Donald Tusk: Nie przekroczymy tego mentalnego Rubikonu.

Konrad Piasecki: A w sejmikach wojewódzkich, innych radach miast? Nigdzie nie będzie koalicji PO-SLD?

Donald Tusk: Po pierwsze padacie czasem państwo ofiarami nieporozumienia. W radach miast koalicje nie są do niczego potrzebne, ponieważ rządzą bezpośrednio wybrani wójtowie, burmistrzowie i prezydenci.

Konrad Piasecki: Ale często są tworzone.

Donald Tusk: Ale to być może z jakiejś większej sympatii. Nie ma takiej potrzeby, a egzotyczne koalicje w miastach, to w ogóle byłby absurd. A koalicja PO-SLD byłaby w jakiejś mierze egzotyczna.
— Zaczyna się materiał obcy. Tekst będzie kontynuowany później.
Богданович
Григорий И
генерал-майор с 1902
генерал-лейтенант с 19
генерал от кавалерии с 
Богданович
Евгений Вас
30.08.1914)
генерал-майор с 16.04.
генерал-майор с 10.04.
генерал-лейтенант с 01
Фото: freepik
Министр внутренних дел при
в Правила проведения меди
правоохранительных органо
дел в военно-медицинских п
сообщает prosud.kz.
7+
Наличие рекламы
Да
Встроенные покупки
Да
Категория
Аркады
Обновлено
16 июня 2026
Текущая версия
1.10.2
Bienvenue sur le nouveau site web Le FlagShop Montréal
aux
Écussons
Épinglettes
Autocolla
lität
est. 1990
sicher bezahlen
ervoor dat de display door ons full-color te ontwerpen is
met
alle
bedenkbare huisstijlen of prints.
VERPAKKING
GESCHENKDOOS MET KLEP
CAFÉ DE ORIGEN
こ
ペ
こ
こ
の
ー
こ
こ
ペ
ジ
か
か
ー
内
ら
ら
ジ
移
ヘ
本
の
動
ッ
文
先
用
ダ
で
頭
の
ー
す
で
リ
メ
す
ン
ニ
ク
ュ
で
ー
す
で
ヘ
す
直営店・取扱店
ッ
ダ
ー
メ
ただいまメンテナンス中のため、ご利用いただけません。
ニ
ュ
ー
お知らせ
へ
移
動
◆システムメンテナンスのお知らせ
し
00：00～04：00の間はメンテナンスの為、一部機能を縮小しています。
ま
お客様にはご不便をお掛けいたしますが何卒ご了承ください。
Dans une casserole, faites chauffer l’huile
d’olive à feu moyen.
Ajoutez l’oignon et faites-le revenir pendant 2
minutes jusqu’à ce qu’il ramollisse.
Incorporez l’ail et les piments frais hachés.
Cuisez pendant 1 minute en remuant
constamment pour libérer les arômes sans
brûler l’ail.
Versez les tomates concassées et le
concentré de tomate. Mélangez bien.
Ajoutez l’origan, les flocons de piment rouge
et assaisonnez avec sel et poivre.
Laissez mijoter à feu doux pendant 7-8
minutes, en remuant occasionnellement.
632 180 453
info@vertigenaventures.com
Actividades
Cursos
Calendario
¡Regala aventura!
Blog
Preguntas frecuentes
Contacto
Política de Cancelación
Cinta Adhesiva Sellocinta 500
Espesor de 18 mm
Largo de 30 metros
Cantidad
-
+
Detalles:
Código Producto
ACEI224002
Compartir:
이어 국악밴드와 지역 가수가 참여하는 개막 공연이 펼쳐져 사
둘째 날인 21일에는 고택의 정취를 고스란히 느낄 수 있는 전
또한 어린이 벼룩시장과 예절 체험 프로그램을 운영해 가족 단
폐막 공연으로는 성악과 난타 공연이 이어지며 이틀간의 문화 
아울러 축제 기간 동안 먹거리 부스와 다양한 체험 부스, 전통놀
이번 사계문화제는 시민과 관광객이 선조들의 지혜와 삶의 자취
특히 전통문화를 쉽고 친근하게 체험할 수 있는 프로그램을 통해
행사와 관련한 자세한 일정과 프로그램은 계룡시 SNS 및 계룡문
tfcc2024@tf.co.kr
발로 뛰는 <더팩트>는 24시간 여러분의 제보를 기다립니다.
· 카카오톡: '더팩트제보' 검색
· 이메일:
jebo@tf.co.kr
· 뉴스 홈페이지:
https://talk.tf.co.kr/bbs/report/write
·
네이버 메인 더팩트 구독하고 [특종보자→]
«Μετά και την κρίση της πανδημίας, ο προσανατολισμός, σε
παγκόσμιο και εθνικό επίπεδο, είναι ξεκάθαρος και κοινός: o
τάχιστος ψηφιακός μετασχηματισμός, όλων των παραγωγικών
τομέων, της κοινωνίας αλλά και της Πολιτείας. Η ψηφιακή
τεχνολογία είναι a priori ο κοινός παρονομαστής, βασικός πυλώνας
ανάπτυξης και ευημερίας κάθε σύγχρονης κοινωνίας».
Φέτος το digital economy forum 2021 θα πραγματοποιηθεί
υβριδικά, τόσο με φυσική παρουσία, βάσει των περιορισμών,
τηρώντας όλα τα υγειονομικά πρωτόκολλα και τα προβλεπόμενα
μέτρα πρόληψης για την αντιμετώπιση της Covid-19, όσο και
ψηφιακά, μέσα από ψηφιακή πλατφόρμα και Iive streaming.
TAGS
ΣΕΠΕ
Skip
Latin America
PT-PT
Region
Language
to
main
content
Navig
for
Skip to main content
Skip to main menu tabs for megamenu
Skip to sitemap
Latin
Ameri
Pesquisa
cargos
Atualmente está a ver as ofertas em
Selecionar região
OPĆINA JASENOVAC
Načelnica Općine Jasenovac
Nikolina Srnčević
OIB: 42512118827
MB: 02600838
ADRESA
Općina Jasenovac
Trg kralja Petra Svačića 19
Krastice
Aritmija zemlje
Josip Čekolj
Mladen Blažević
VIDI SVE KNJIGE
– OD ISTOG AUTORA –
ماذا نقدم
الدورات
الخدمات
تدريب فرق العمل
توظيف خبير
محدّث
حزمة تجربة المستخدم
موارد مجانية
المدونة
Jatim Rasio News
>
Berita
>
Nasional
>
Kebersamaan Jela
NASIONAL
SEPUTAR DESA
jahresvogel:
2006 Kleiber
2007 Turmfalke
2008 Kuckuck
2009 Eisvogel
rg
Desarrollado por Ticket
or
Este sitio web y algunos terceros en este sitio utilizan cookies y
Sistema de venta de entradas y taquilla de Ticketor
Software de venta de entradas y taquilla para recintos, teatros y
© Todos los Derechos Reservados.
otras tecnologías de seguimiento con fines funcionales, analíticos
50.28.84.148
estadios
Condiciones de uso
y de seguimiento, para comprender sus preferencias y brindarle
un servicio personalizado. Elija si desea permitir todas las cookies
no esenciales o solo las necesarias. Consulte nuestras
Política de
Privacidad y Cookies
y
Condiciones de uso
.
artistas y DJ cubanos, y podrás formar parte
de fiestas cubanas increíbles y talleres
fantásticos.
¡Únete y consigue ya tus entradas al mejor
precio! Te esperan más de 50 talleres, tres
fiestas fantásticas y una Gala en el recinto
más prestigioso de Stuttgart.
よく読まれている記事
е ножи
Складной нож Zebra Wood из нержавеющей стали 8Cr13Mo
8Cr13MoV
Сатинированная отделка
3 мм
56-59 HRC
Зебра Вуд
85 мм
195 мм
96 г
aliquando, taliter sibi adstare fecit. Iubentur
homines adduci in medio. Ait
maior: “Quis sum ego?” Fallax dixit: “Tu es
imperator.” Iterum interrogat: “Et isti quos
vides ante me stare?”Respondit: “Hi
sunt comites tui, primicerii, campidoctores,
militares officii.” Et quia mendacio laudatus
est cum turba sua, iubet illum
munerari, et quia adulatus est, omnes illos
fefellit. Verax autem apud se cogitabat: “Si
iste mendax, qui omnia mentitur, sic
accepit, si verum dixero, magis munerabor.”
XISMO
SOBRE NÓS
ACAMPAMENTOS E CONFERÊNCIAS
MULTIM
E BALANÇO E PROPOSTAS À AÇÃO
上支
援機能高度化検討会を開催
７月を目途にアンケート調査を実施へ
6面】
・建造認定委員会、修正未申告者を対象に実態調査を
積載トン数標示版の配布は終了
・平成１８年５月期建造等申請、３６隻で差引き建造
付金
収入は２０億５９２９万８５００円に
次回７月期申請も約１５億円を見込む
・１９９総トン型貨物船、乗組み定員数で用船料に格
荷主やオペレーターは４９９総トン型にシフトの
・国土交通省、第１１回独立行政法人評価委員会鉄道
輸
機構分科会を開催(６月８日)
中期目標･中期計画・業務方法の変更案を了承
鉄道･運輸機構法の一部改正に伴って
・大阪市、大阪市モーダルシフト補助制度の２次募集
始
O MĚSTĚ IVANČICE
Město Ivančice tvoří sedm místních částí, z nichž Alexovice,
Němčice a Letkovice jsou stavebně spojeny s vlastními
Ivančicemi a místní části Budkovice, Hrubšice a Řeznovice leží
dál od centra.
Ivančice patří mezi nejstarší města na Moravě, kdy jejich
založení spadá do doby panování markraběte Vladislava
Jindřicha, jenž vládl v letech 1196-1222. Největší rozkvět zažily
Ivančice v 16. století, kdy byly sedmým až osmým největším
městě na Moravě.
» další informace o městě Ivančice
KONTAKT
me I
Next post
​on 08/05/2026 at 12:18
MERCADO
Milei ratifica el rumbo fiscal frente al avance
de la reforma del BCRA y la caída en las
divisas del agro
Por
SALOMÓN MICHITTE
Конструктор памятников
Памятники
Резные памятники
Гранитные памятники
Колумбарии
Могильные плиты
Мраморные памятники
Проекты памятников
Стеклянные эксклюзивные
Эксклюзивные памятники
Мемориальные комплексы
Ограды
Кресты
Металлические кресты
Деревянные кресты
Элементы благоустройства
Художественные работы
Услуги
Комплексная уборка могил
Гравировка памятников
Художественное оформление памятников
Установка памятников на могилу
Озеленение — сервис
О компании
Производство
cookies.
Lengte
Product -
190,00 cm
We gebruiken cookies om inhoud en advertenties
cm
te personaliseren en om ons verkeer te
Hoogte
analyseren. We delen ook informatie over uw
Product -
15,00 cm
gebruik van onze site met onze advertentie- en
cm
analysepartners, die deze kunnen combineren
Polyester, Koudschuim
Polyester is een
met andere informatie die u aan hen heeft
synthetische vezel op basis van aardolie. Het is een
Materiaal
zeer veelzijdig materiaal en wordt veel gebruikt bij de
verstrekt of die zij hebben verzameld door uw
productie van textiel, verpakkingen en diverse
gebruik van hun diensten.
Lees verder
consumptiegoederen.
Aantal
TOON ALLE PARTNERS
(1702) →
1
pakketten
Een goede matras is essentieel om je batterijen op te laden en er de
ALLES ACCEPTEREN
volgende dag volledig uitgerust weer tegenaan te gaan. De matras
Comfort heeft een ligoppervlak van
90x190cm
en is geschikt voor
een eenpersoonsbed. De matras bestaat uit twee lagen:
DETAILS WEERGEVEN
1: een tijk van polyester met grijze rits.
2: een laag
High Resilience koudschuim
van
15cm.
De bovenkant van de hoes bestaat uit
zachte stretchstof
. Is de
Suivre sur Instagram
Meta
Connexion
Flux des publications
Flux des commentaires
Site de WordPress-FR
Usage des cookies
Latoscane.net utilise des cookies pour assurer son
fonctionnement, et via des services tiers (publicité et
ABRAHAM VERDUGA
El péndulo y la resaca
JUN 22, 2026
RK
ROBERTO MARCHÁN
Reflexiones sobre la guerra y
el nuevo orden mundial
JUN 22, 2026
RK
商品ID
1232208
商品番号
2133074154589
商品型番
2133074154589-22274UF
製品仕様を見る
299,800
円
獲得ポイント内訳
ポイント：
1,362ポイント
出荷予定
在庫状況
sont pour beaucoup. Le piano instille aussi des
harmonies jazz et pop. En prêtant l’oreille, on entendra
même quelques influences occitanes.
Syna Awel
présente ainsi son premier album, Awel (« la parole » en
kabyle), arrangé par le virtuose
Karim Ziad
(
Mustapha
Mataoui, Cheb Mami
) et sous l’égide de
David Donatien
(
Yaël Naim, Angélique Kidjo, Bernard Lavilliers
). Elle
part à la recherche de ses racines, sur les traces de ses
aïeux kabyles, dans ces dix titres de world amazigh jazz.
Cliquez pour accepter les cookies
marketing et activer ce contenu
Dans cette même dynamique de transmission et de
W sejmikach wojewódzkich, jestem o tym przekonany, że za kilka dni to się potwierdzi. Platforma będzie wspólnie z PSL rządziła być może w 13 sejmikach, a niewykluczone, że we wszystkich 16 i bez potrzeby takiego aliansu.

Konrad Piasecki: A skąd nagle weźmiecie radnych?

Donald Tusk: Nie nagle. Tak czy inaczej w głosowaniach marszałka trzeba wybrać i wydaje się, że ten mocny i bardzo rzetelny układ PO-PSL w sejmikach wojewódzkich będzie w stanie skłonić różnych partnerów w różnych województwach, żeby wesprzeć kandydatów PO i PSL.

Konrad Piasecki: I koalicja PO-SLD nie jest nigdzie możliwa?

Donald Tusk: Jest mało prawdopodobna.

Konrad Piasecki: A koalicja PO-PiS?

Donald Tusk: Też mało prawdopodobna.

Konrad Piasecki: Bliżej wam do tej pierwszej, czy do tej drugiej? Mentalnie.

Donald Tusk: Po to budowaliśmy PO, żeby odsunąć SLD Leszka Millera od władzy, a po roku rządów PiS mogę powiedzieć że socjalizm w wydaniu Pis-owskim nie jest wiele lepszy od tego SLD-owskiego. Więc dzisiaj PO – i ma na to szanse i zrobię wszystko, żeby te szanse wykorzystać – może skutecznie zatrzymać radykałów z PiS, ale nie po to, żeby nastąpiła recydywa lewicy SLD-owskiej.

Konrad Piasecki: Ostatnie pytanie o Jana Rokitę. Zostanie szefem klubu Platformy?

Donald Tusk: Zobaczymy.

Konrad Piasecki: Kiedy?

Donald Tusk: Po wyborach.

Konrad Piasecki: Samorządowych?

Donald Tusk: Tak.

Konrad Piasecki: A w czerwcu już mówiliście, że lada dzień zostanie.

Donald Tusk: Bardzo chciałabym, żeby ludzie, którzy będą wspólnie ze mną prowadzili PO, czuli się odpowiedzialni za całość a nie za część.

Konrad Piasecki: Jan Rokita nie jest takim człowiekiem?

Donald Tusk: W ostatnich dniach nie.

Konrad Piasecki: Dziękuję za rozmowę.